というわけでボスキャラクターを作っています。Bevy Engineにおける敵キャラクターももちろんひとつのエンティティで、多数のコンポーネントの集合体になっています。Bevyでの開発の雰囲気をお見せしたいと思いますが、以下がボスキャラクターの実際のコードです。コンポーネントのプロパティ部分は省略してあります。
commands
.spawn((
Name::new("huge slime"),
StateScoped(GameState::InGame),
Enemy,
Life { .. },
HugeSlime { .. },
Actor { .. },
ActorState::default(),
EntityDepth,
AseSpriteAnimation { .. },
Transform::from_translation( .. ),
(
RigidBody::Dynamic,
Velocity { .. },
Collider::ball(24.0),
GravityScale(0.0),
LockedAxes::ROTATION_LOCKED,
Damping { .. },
ExternalForce::default(),
ExternalImpulse::default(),
ActiveEvents::COLLISION_EVENTS,
CollisionGroups::new( .. ),
),
))

• **提示データ**:
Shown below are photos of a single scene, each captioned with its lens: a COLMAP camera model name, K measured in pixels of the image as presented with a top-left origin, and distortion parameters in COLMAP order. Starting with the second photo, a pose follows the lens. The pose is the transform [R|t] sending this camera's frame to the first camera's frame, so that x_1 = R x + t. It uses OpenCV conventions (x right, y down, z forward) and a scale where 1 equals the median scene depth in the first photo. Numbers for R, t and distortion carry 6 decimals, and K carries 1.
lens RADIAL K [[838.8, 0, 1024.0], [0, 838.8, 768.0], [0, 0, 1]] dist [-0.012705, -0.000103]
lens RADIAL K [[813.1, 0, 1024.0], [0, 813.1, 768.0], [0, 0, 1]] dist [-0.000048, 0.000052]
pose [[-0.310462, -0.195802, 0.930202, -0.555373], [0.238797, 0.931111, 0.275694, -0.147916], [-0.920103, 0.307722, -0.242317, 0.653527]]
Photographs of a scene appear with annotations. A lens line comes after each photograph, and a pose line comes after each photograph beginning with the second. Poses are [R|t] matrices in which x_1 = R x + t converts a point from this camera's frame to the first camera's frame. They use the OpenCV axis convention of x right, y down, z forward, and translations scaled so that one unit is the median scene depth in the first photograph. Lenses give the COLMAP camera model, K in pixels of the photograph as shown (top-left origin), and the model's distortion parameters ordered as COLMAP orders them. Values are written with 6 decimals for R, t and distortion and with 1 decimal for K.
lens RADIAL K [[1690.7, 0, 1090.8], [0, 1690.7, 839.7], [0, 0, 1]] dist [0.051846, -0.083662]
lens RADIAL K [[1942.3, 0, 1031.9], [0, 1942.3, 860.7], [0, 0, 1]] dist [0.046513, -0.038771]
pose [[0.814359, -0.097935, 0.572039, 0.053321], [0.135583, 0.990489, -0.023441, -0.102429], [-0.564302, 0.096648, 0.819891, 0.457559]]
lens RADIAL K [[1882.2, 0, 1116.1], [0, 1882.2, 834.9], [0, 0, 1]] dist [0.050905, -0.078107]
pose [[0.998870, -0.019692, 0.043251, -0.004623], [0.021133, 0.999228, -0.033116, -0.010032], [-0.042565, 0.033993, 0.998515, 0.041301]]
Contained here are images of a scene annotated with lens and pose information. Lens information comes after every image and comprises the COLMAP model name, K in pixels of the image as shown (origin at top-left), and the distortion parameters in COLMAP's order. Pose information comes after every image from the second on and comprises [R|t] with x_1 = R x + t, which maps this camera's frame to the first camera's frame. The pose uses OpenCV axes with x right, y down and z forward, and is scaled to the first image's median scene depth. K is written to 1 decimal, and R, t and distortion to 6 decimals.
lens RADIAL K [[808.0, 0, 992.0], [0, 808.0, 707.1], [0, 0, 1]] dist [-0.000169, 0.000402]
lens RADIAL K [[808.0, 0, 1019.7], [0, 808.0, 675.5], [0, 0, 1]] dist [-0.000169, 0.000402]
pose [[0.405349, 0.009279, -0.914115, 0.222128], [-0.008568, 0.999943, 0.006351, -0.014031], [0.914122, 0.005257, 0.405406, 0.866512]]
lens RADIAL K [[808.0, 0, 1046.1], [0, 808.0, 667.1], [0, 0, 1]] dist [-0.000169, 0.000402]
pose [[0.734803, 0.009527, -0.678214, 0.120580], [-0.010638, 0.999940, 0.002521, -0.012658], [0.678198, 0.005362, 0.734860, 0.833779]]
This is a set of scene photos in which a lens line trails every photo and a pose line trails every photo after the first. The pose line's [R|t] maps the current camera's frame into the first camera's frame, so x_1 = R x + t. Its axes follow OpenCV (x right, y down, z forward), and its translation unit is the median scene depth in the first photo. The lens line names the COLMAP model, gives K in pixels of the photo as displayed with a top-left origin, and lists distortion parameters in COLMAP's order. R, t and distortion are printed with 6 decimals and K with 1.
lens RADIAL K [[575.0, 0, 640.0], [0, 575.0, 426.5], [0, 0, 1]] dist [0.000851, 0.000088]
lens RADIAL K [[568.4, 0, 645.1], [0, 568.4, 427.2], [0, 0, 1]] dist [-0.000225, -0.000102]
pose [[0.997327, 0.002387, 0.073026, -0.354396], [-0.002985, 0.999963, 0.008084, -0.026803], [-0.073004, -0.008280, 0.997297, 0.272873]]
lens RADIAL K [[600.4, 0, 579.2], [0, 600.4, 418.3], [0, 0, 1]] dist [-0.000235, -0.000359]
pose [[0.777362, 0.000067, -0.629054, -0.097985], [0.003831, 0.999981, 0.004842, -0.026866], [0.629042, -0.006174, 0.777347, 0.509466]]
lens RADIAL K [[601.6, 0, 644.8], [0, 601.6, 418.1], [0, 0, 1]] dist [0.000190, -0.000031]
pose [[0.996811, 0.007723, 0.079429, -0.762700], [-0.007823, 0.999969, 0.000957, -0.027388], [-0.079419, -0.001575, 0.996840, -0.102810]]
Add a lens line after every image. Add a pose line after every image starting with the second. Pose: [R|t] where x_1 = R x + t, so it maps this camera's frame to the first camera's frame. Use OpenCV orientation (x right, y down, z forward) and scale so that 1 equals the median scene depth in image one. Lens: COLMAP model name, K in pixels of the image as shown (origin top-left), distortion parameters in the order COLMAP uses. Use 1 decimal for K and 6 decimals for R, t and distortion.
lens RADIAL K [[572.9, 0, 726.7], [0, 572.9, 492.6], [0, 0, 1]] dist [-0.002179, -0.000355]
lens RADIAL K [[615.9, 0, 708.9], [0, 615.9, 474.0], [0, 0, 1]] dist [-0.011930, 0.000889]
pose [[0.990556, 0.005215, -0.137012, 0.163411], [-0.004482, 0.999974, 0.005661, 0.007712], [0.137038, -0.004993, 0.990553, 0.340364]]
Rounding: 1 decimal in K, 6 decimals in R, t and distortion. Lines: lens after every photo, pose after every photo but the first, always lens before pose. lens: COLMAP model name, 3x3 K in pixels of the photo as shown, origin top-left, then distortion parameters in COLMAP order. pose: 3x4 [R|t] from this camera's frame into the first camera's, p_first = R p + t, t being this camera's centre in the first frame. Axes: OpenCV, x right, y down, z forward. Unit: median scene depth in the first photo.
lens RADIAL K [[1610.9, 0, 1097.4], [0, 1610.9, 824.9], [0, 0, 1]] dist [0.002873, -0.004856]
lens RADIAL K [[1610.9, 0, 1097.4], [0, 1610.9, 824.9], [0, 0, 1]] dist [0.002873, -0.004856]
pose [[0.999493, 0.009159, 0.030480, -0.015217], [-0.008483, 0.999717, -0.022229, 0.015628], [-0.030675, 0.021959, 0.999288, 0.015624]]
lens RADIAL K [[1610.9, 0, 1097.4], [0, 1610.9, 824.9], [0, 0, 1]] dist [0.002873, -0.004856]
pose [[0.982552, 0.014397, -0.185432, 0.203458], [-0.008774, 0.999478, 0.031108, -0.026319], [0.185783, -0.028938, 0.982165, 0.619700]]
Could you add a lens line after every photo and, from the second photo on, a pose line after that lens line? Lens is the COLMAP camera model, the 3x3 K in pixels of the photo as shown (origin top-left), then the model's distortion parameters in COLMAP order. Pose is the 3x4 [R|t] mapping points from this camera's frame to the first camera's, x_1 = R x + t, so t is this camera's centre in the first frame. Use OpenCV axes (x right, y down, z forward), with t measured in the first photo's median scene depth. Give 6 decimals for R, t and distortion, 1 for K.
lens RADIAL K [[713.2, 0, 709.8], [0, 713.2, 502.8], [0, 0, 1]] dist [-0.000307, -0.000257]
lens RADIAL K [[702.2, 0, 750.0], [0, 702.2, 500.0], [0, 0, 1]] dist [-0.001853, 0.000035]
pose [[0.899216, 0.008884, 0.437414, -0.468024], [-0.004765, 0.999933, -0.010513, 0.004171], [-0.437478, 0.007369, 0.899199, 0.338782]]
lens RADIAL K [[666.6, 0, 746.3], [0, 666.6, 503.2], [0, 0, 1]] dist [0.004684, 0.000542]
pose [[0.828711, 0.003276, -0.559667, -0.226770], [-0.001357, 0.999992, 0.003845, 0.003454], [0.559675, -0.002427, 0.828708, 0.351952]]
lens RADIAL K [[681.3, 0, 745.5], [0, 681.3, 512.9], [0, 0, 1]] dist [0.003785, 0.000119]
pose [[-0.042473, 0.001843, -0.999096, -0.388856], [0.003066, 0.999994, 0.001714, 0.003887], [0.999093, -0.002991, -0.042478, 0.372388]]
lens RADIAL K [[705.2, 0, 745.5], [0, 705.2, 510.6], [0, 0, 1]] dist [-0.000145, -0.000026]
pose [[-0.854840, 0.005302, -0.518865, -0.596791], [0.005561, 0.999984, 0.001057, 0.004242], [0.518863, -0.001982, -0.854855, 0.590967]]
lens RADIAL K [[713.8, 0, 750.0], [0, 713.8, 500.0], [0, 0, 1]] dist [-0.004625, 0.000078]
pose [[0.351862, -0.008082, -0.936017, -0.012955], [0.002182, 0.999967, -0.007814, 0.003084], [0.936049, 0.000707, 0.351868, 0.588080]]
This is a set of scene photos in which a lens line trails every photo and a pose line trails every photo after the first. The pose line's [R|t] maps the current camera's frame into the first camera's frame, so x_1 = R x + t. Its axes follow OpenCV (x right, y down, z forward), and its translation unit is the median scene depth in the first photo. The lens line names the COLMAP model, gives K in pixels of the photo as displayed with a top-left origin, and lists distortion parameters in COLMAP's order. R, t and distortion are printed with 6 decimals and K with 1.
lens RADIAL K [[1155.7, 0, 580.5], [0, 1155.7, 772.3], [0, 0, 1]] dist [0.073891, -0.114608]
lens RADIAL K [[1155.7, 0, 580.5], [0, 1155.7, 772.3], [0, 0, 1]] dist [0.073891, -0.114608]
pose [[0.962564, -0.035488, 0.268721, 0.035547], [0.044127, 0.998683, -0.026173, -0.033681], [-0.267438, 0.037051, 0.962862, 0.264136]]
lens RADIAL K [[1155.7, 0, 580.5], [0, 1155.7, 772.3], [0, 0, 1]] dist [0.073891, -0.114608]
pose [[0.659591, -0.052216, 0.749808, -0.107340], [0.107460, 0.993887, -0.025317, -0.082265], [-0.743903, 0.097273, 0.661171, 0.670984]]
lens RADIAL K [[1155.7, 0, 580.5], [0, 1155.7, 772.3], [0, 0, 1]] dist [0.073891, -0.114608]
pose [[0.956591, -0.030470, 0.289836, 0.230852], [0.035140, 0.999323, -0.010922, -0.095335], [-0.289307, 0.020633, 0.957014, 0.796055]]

• **必要な作業 1**:
読解文の「というわけでボスキャラクター」から「ティ部分は省略してあります。」までの部分を、一字も変えずに書き写してください。
• **必要な作業 2**:
(a)〜(c)がそれぞれ読解文の内容と合うかを「はい」か「いいえ」で答え、判断の決め手となる読解文の語句を正確に引用せよ。(a) Bevy Engineでは敵キャラクターもひとつのエンティティである。(b) 示されたコードにはコンポーネントのプロパティ部分もすべて書かれている。(c) ボスキャラクターには「huge slime」という名前が与えられている。
データは別の出典から取ったものである。

• **解答 1**:
というわけでボスキャラクターを作っています。Bevy Engineにおける敵キャラクターももちろんひとつのエンティティで、多数のコンポーネントの集合体になっています。Bevyでの開発の雰囲気をお見せしたいと思いますが、以下がボスキャラクターの実際のコードです。コンポーネントのプロパティ部分は省略してあります。

• **解答 2**:
(a) はい。「Bevy Engineにおける敵キャラクターももちろんひとつのエンティティで」
(b) いいえ。「コンポーネントのプロパティ部分は省略してあります。」
(c) はい。「Name::new("huge slime"),」